Caroline Gillet
Journaliste et reporter, Caroline Gillet réalise des documentaires radiophoniques et audiovisuels. Depuis 2018, elle anime l'émission « Foule continentale » sur France Inter où elle met en lumière la richesse d'une jeunesse enthousiaste, subversive et engagée.
Mis à jour le 18/05/2021
5 min
Depuis le début de votre carrière de reporter, vous mettez en valeur la jeunesse et son regard sur le monde. D'où provient cette envie de lui donner la parole dans vos reportages ?
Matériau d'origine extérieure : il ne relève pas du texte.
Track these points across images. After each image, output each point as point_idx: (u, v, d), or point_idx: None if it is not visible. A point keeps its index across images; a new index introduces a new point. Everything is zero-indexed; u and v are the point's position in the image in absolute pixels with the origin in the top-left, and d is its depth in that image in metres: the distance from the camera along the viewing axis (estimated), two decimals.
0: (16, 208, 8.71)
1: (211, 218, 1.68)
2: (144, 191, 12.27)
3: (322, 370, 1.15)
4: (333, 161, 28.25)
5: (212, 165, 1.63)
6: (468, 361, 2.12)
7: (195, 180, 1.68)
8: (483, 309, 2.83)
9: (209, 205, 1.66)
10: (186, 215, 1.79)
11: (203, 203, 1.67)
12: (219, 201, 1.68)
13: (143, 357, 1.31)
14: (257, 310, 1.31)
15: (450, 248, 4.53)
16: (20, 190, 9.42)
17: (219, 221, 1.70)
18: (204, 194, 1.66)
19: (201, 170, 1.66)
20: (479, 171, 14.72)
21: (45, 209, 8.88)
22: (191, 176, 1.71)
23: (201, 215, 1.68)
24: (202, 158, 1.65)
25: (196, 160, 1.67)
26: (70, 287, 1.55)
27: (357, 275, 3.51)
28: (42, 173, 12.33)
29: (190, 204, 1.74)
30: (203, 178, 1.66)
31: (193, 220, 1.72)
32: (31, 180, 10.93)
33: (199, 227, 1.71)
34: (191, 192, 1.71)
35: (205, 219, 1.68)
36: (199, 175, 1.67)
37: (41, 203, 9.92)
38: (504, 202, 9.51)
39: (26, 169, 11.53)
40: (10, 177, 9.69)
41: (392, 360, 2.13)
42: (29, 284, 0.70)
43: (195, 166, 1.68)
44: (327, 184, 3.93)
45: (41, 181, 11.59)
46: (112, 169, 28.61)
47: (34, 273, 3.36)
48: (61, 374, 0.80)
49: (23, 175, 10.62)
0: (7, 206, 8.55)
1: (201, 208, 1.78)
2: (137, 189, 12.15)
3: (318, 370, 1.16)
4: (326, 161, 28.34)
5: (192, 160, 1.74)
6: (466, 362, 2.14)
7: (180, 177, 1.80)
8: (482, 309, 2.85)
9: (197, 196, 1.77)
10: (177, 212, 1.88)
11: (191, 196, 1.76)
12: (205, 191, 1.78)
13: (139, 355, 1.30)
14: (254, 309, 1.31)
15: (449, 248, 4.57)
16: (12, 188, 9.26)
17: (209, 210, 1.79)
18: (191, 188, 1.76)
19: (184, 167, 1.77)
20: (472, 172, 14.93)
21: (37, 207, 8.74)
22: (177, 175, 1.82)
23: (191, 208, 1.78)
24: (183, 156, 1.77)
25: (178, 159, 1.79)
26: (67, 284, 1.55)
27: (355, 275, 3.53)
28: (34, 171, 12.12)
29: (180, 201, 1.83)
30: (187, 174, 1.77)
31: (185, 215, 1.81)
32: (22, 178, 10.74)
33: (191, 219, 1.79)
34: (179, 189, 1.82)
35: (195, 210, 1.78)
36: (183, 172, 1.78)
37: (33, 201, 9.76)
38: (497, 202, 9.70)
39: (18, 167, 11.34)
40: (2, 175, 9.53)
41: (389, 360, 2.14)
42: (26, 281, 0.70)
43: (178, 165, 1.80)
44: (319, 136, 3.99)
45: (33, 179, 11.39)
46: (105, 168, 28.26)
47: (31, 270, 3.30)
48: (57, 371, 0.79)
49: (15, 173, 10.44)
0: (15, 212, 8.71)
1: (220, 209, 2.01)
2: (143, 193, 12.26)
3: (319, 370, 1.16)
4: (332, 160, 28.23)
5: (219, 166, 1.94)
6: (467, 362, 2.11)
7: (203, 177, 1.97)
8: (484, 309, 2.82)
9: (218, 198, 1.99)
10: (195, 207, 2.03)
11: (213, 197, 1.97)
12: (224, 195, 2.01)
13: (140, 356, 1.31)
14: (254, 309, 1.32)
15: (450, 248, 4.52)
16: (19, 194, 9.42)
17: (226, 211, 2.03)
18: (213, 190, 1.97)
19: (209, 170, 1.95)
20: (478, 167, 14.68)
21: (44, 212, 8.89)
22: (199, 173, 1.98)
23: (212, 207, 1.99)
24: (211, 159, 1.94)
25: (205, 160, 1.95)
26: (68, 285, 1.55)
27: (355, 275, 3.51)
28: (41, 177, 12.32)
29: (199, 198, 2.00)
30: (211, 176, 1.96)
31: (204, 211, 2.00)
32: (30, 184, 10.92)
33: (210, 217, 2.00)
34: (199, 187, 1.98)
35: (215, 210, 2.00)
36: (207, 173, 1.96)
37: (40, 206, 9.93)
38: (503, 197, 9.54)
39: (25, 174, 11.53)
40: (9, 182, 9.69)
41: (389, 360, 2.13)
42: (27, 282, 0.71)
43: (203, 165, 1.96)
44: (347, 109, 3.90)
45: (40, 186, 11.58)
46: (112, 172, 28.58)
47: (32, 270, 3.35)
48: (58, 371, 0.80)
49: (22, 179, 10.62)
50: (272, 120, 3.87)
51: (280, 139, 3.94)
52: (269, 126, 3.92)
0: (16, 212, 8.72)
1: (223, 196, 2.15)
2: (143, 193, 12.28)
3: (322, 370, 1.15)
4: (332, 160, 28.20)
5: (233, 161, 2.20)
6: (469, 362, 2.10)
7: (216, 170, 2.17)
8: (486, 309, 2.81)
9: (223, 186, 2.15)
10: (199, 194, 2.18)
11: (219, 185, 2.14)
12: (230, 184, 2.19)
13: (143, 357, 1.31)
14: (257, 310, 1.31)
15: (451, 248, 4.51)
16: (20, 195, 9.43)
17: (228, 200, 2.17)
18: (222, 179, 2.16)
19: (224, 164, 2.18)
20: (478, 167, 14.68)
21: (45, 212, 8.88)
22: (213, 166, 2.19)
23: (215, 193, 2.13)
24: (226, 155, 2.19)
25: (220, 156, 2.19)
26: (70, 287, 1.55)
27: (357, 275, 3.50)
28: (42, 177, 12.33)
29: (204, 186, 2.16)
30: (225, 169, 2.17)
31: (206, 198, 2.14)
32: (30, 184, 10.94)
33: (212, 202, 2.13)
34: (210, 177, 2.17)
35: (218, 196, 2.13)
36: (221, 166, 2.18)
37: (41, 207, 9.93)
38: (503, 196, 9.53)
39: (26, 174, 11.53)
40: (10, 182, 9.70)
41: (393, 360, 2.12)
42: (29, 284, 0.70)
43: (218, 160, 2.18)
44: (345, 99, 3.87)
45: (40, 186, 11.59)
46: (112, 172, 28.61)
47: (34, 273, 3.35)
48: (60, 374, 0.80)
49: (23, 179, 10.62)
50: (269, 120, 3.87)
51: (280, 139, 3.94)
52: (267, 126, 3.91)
Quand j’ai commencé la radio, j’ai eu le sentiment qu’on entendait peu de jeunes de mon âge s’exprimer. Mes premiers documentaires radio, je les ai produits avec Aurélie Charon que j'ai rencontrée lors de mes études de journalisme. Nous avons d'abord suivi des jeunes vétérans de retour d’Irak dans leur dialogue avec des anciens du Vietnam aux États-Unis. Après cette série, les Printemps arabes ont commencé et nous avons proposé à France Inter d'interroger la jeunesse algérienne. Nous voulions comprendre leur héritage historique, leurs aspirations et mettre des images sur une réalité qui était dans l'actualité sans être abordée frontalement. C’était un luxe immense d’avoir de longs espaces radiophoniques pour explorer des récits complexes. Cette jeunesse pleine de revendications était porteuse d'un projet de société réjouissant : nous avons donc décidé de poursuivre ces séries sur la jeunesse à travers le monde.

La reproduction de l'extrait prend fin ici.